Eine halbe Stunde später lagen sie in der warmen Nacht, unterhalb eines großen Strauches. Um sie herum ruhten die sich friedlich gebenden Wölfe, von denen nur manchmal einer verhalten knurrte. Dingo streichelte den, der auf seiner linken Seite lag, während er zufrieden in den Himmel guckte. Auf der anderen Seite lag Arle, ebenfalls den Vollmond und die Sterne betrachtend.
    Sie sagte: "Und deine Wölfe hätten mich wirklich getötet, wenn wir nicht...?"
    Er wandte den Kopf, lächelte sie an und sagte: "Natürlich nicht, denn als Werwolf habe ich absolute Befehlsgewalt über mein Rudel. Es war doch aber ein gutes Argument, oder?"
    Sie lächelte zurück und hieb ihm spielerisch in die Seite: "Aber es war auch nicht gerade die feine Art."

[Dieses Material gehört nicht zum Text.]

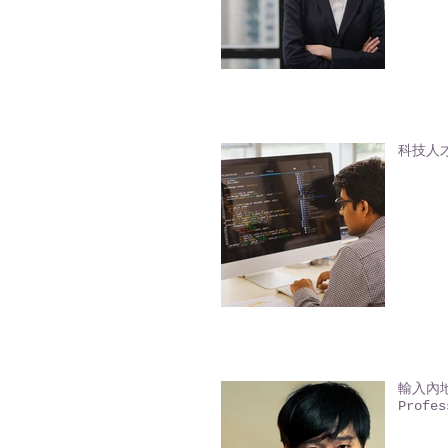
科技人才入
輸入內地人
Profes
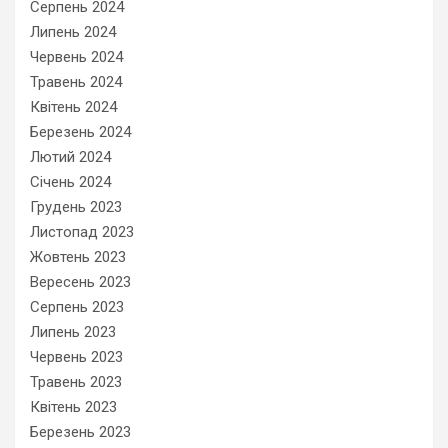
Серпень 2024
Липень 2024
Червень 2024
Травень 2024
Квітень 2024
Березень 2024
Лютий 2024
Січень 2024
Грудень 2023
Листопад 2023
Жовтень 2023
Вересень 2023
Серпень 2023
Липень 2023
Червень 2023
Травень 2023
Квітень 2023
Березень 2023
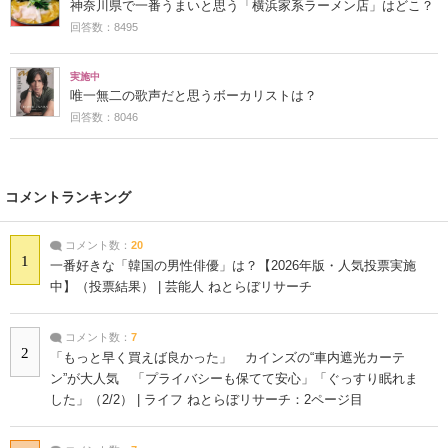
神奈川県で一番うまいと思う「横浜家系ラーメン店」はどこ？
回答数：8495
実施中
唯一無二の歌声だと思うボーカリストは？
回答数：8046
コメントランキング
コメント数：
20
1
一番好きな「韓国の男性俳優」は？【2026年版・人気投票実施
中】（投票結果） | 芸能人 ねとらぼリサーチ
コメント数：
7
2
「もっと早く買えば良かった」 カインズの“車内遮光カーテ
ン”が大人気 「プライバシーも保てて安心」「ぐっすり眠れま
した」（2/2） | ライフ ねとらぼリサーチ：2ページ目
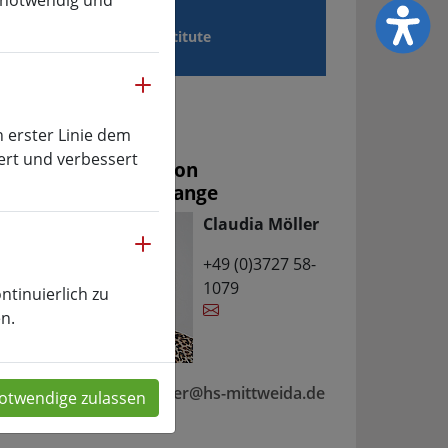
e notwendig und
ien
Institute
mehr
chiv
n erster Linie dem
ert und verbessert
Koordination
Studienbelange
 /
Claudia Möller
mehr
+49 (0)3727 58-
1079
ntinuierlich zu
n.
claudia.moeller
@
hs-mittweida.de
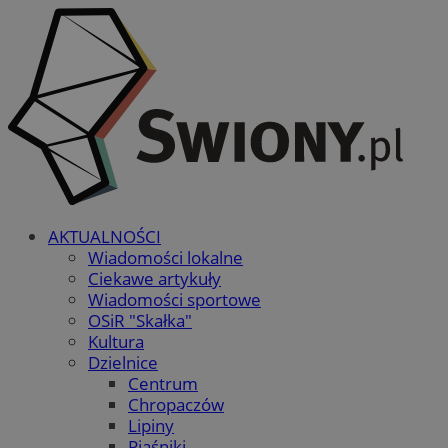
AKTUALNOŚCI
Wiadomości lokalne
Ciekawe artykuły
Wiadomości sportowe
OSiR "Skałka"
Kultura
Dzielnice
Centrum
Chropaczów
Lipiny
Piaśniki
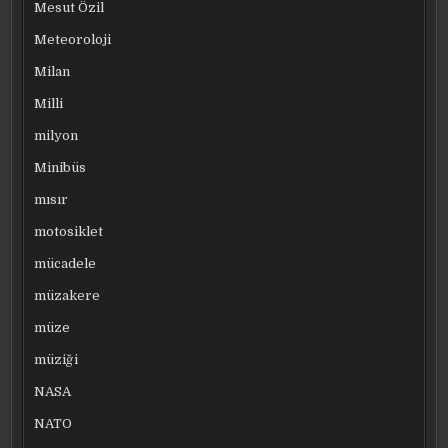
Mesut Özil
Meteoroloji
Milan
Milli
milyon
Minibüs
mısır
motosiklet
mücadele
müzakere
müze
müziği
NASA
NATO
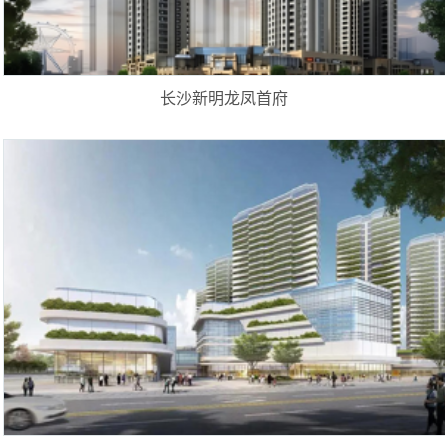
长沙新明龙凤首府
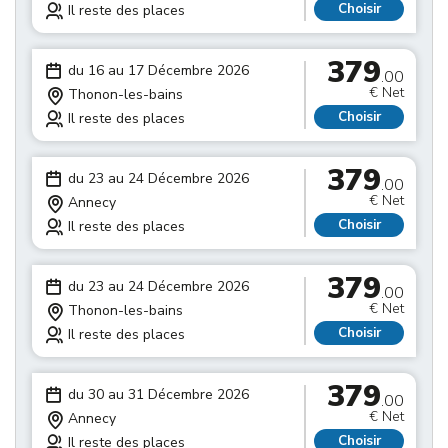
Choisir
Il reste des places
379
du 16 au 17 Décembre 2026
.00
€ Net
Thonon-les-bains
Choisir
Il reste des places
379
du 23 au 24 Décembre 2026
.00
€ Net
Annecy
Choisir
Il reste des places
379
du 23 au 24 Décembre 2026
.00
€ Net
Thonon-les-bains
Choisir
Il reste des places
379
du 30 au 31 Décembre 2026
.00
€ Net
Annecy
Choisir
Il reste des places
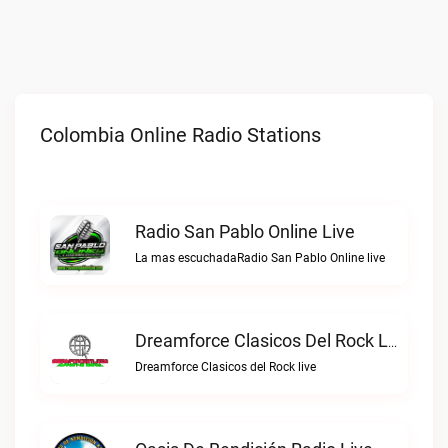
Colombia Online Radio Stations
Radio San Pablo Online Live
La mas escuchadaRadio San Pablo Online live
Dreamforce Clasicos Del Rock Live
Dreamforce Clasicos del Rock live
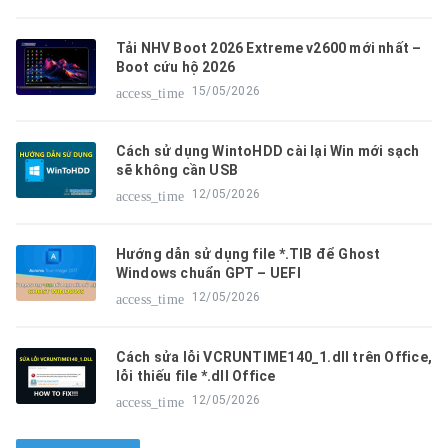
Tải NHV Boot 2026 Extreme v2600 mới nhất –
Boot cứu hộ 2026
15/05/2026
access_time
Cách sử dụng WintoHDD cài lại Win mới sạch
sẽ không cần USB
12/05/2026
access_time
Hướng dẫn sử dụng file *.TIB để Ghost
Windows chuẩn GPT – UEFI
12/05/2026
access_time
Cách sửa lỗi VCRUNTIME140_1.dll trên Office,
lỗi thiếu file *.dll Office
12/05/2026
access_time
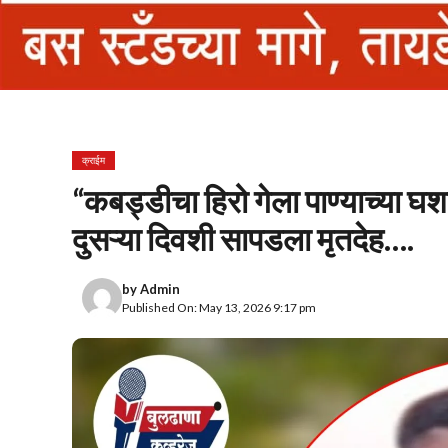
क्राईम
“कबड्डीचा हिरो गेला पाण्याच्या 
दुसऱ्या दिवशी सापडला मृतदेह….
by
Admin
Published On: May 13, 2026 9:17 pm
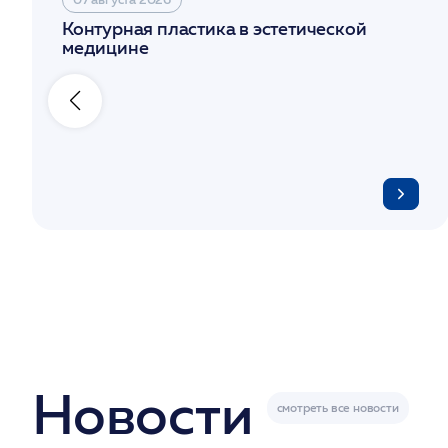
Контурная пластика в эстетической
медицине
Новости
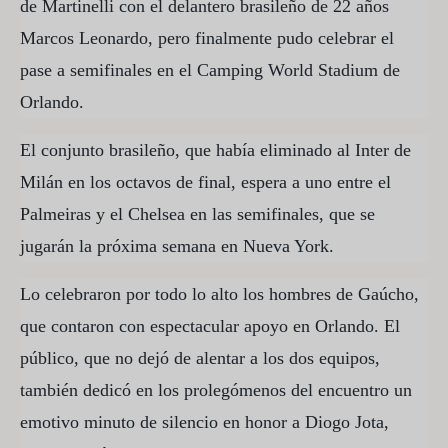
de Martinelli con el delantero brasileño de 22 años
Marcos Leonardo, pero finalmente pudo celebrar el
pase a semifinales en el Camping World Stadium de
Orlando.
El conjunto brasileño, que había eliminado al Inter de
Milán en los octavos de final, espera a uno entre el
Palmeiras y el Chelsea en las semifinales, que se
jugarán la próxima semana en Nueva York.
Lo celebraron por todo lo alto los hombres de Gaúcho,
que contaron con espectacular apoyo en Orlando. El
público, que no dejó de alentar a los dos equipos,
también dedicó en los prolegómenos del encuentro un
emotivo minuto de silencio en honor a Diogo Jota,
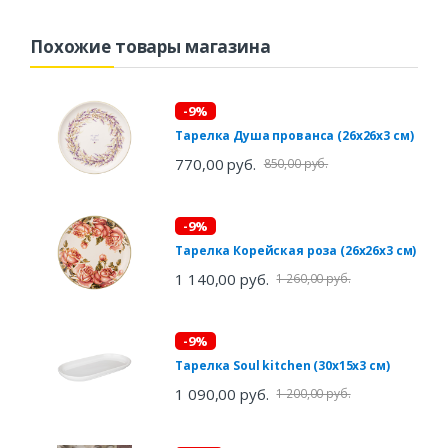
Похожие товары магазина
-9%
Тарелка Душа прованса (26х26х3 см)
770,00 руб.
850,00 руб.
-9%
Тарелка Корейская роза (26х26х3 см)
1 140,00 руб.
1 260,00 руб.
-9%
Тарелка Soul kitchen (30х15х3 см)
1 090,00 руб.
1 200,00 руб.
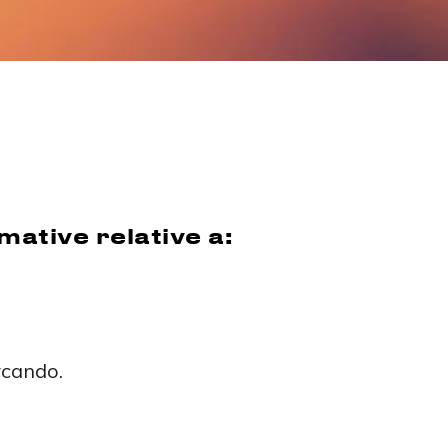
rmative relative a:
rcando.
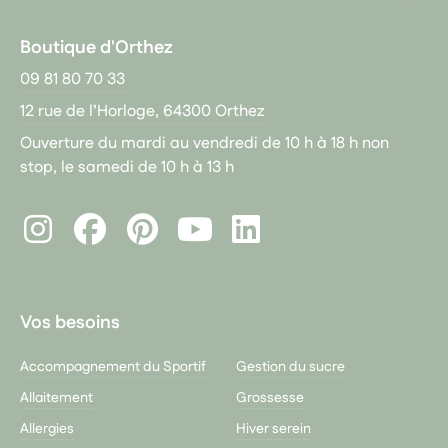
Boutique d'Orthez
09 81 80 70 33
12 rue de l’Horloge, 64300 Orthez
Ouverture du mardi au vendredi de 10 h à 18 h non
stop, le samedi de 10 h à 13 h
Instagram
Facebook
Pinterest
LinkedIn
Youtube
Vos besoins
Accompagnement du Sportif
Gestion du sucre
Allaitement
Grossesse
Allergies
Hiver serein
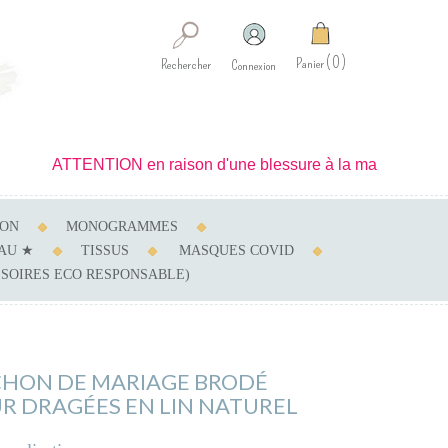
0
Panier
Rechercher
Connexion
ATTENTION en raison d'une blessure à la main je ne peux réali
SON
MONOGRAMMES
AU ★
TISSUS
MASQUES COVID
SSOIRES ECO RESPONSABLE)
HON DE MARIAGE BRODÉ
R DRAGÉES EN LIN NATUREL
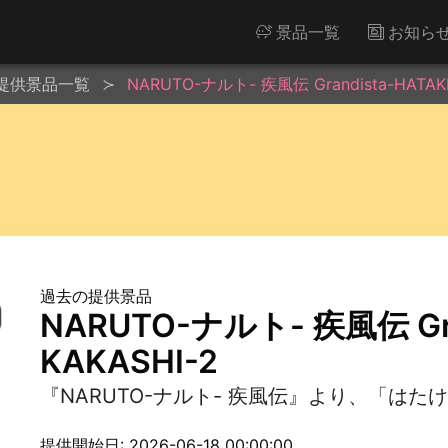
景品一覧
お知ら
提供景品一覧
NARUTO-ナルト- 疾風伝 Grandista-HATAKE
過去の提供景品
NARUTO-ナルト- 疾風伝 Gra
KAKASHI-2
『NARUTO-ナルト- 疾風伝』より、「はたけカ
提供開始日: 2026-06-18 00:00:00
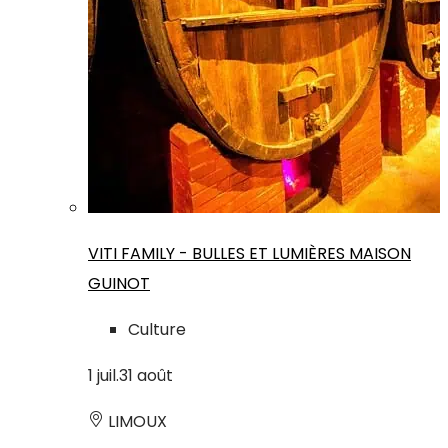
VITI FAMILY - BULLES ET LUMIÈRES MAISON
GUINOT
Culture
1
juil.
31
août
LIMOUX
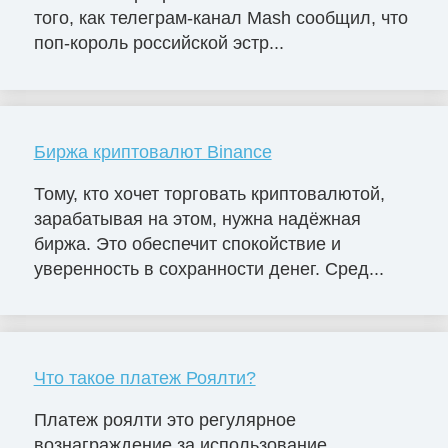
того, как телеграм-канал Mash сообщил, что
поп-король российской эстр...
Биржа криптовалют Binance
Тому, кто хочет торговать криптовалютой,
зарабатывая на этом, нужна надёжная
биржа. Это обеспечит спокойствие и
уверенность в сохранности денег. Сред...
Что такое платеж Роялти?
Платеж роялти это регулярное
вознаграждение за использование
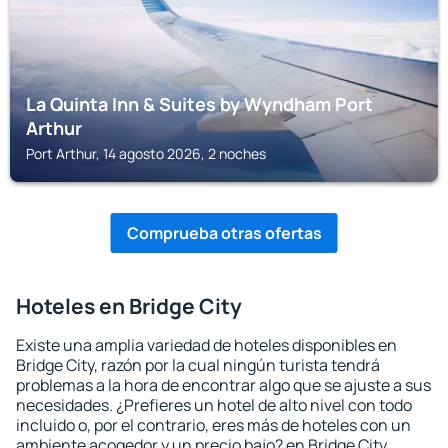
La Quinta Inn & Suites by Wyndham Port
Arthur
Port Arthur, 14 agosto 2026, 2 noches
Comprueba otras ofertas
Hoteles en Bridge City
Existe una amplia variedad de hoteles disponibles en
Bridge City, razón por la cual ningún turista tendrá
problemas a la hora de encontrar algo que se ajuste a sus
necesidades. ¿Prefieres un hotel de alto nivel con todo
incluido o, por el contrario, eres más de hoteles con un
ambiente acogedor y un precio bajo? en Bridge City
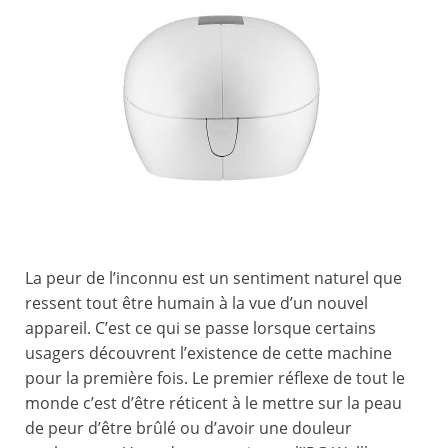
La peur de l’inconnu est un sentiment naturel que
ressent tout être humain à la vue d’un nouvel
appareil. C’est ce qui se passe lorsque certains
usagers découvrent l’existence de cette machine
pour la première fois. Le premier réflexe de tout le
monde c’est d’être réticent à le mettre sur la peau
de peur d’être brûlé ou d’avoir une douleur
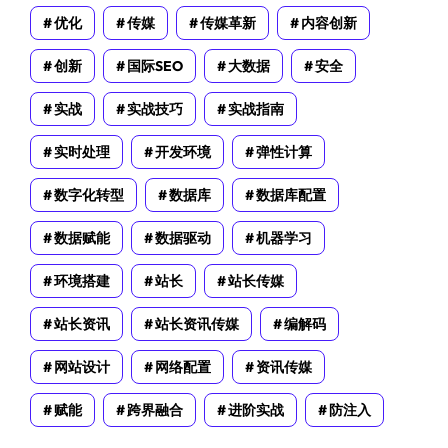
优化
传媒
传媒革新
内容创新
创新
国际SEO
大数据
安全
实战
实战技巧
实战指南
实时处理
开发环境
弹性计算
数字化转型
数据库
数据库配置
数据赋能
数据驱动
机器学习
环境搭建
站长
站长传媒
站长资讯
站长资讯传媒
编解码
网站设计
网络配置
资讯传媒
赋能
跨界融合
进阶实战
防注入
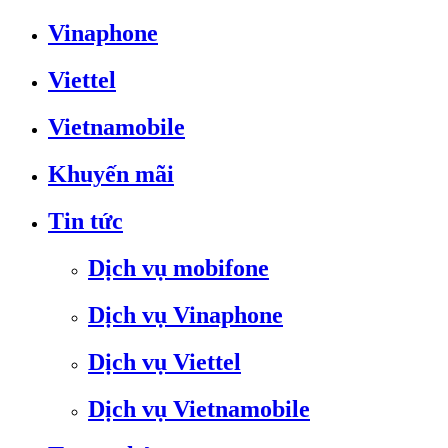
Vinaphone
Viettel
Vietnamobile
Khuyến mãi
Tin tức
Dịch vụ mobifone
Dịch vụ Vinaphone
Dịch vụ Viettel
Dịch vụ Vietnamobile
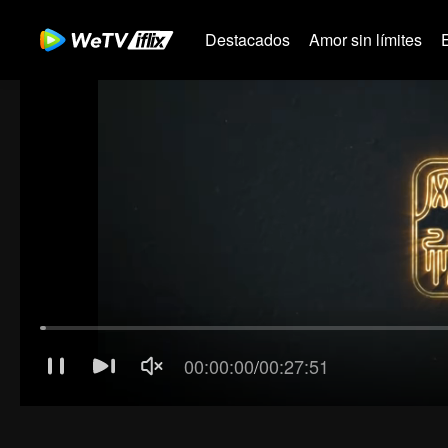
Destacados
Amor sin límites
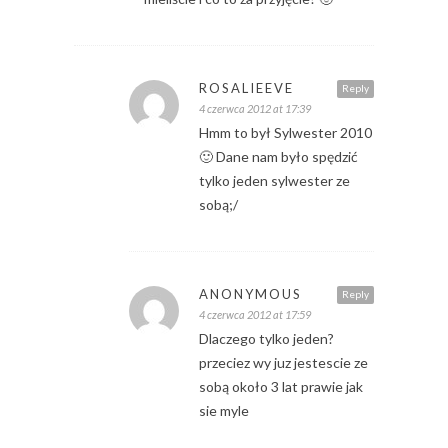
ROSALIEEVE
Reply
4 czerwca 2012 at 17:39
Hmm to był Sylwester 2010
🙂 Dane nam było spędzić
tylko jeden sylwester ze
sobą;/
ANONYMOUS
Reply
4 czerwca 2012 at 17:59
Dlaczego tylko jeden?
przeciez wy juz jestescie ze
sobą około 3 lat prawie jak
sie myle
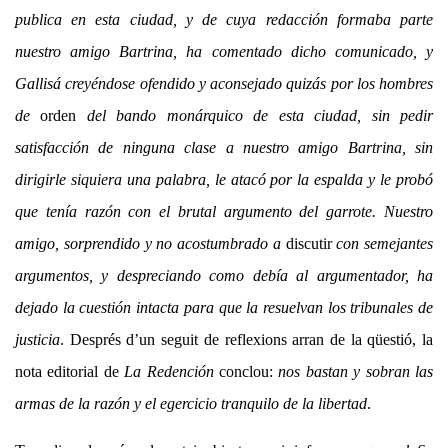
publica en esta ciudad, y de cuya redacción formaba parte
nuestro amigo Bartrina, ha comentado dicho comunicado, y
Gallisá creyéndose ofendido y aconsejado quizás por los hombres
de
orden
del bando monárquico de esta ciudad, sin pedir
satisfacción de ninguna clase a nuestro amigo Bartrina, sin
dirigirle siquiera una palabra, le atacó por la espalda y le probó
que tenía razón con el brutal argumento del garrote. Nuestro
amigo, sorprendido y no acostumbrado a
discutir
con semejantes
argumentos, y despreciando como debía al argumentador, ha
dejado la cuestión intacta para que la resuelvan los tribunales de
justicia
. Després d’un seguit de reflexions arran de la qüestió, la
nota editorial de
La Redención
conclou:
nos bastan y sobran las
armas de la razón y el egercicio tranquilo de la libertad
.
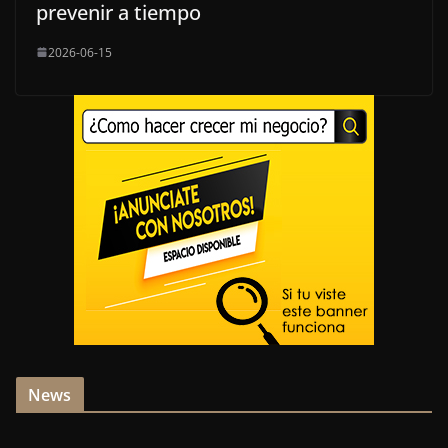
prevenir a tiempo
2026-06-15
News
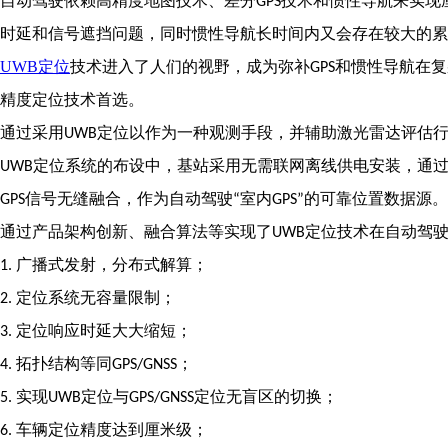
自动驾驶依赖高精度地图技术、差分
技术和惯性导航来实现
GPS
时延和信号遮挡问题，同时惯性导航长时间内又会存在较大的
UWB
定位
技术进入了人们的视野，成为弥补
和惯性导航在复
GPS
精度定位技术首选。
通过采用
定位以作为一种观测手段，并辅助激光雷达评估
UWB
定位系统的布设中，基站采用无需联网离线供电安装，通
UWB
信号无缝融合，作为自动驾驶
室内
的可靠位置数据源。
GPS
“
GPS”
通过产品架构创新、融合算法等实现了
定位技术在自动驾
UWB
广播式发射，分布式解算；
1.
定位系统无容量限制；
2.
定位响应时延大大缩短；
3.
拓扑结构等同
；
4.
GPS/GNSS
实现
定位与
定位无盲区的切换；
5.
UWB
GPS/GNSS
车辆定位精度达到厘米级；
6.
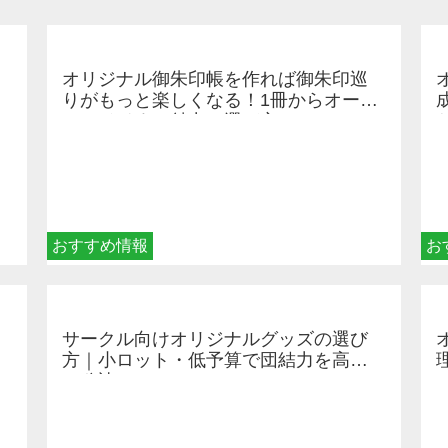
オリジナル御朱印帳を作れば御朱印巡
りがもっと楽しくなる！1冊からオーダ
ーメイドする魅力と選び方
おすすめ情報
お
サークル向けオリジナルグッズの選び
方｜小ロット・低予算で団結力を高め
る秘訣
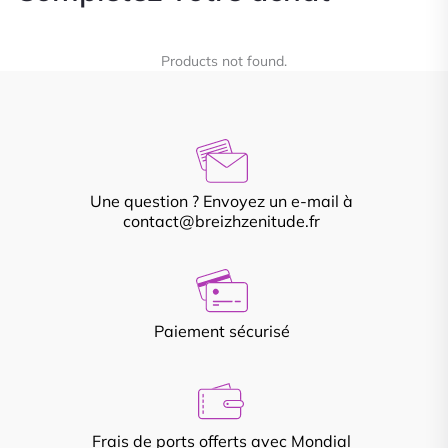
Products not found.
Une question ? Envoyez un e-mail à
contact@breizhzenitude.fr
Paiement sécurisé
Frais de ports offerts avec Mondial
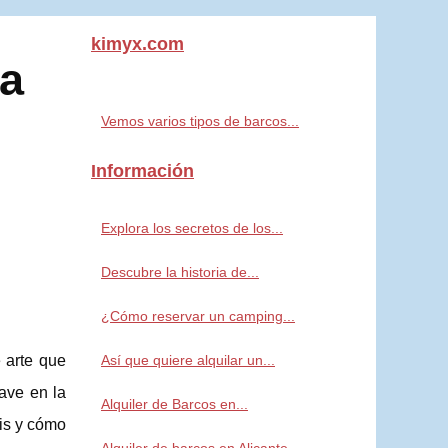
kimyx.com
la
Vemos varios tipos de barcos...
Información
Explora los secretos de los...
Descubre la historia de...
¿Cómo reservar un camping...
Así que quiere alquilar un...
 arte que
ave en la
Alquiler de Barcos en...
is y cómo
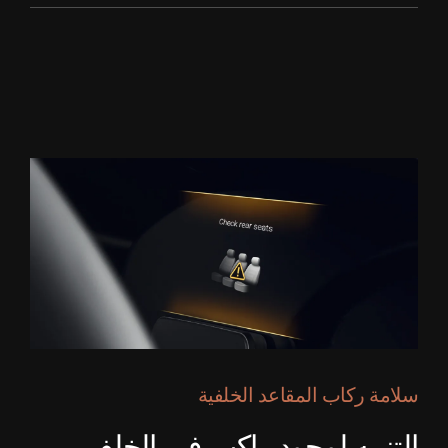
سلامة ركاب المقاعد الخلفية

    Er zuckte übertrieben zusammen und keuchte: "Gnade, Gnade."
    Dann sprang er auf und zog sie hoch: "Laß uns zu meinen Sachen gehen dann ziehen wir weiter, in Richtung Süden, du kannst ja doch nicht zurück in dein Dorf."
    Arle sagte: "Ich glaube, für uns wird es kein Problem sein, in Kan-tana einige Reichtümer zu erlangen."
    "Das dürfte bei unseren Talenten wirklich keine Schwierigkeit darstellen."
    Sie schritten in Richtung des Gebirges, das Wolfsrudel umspielte sie.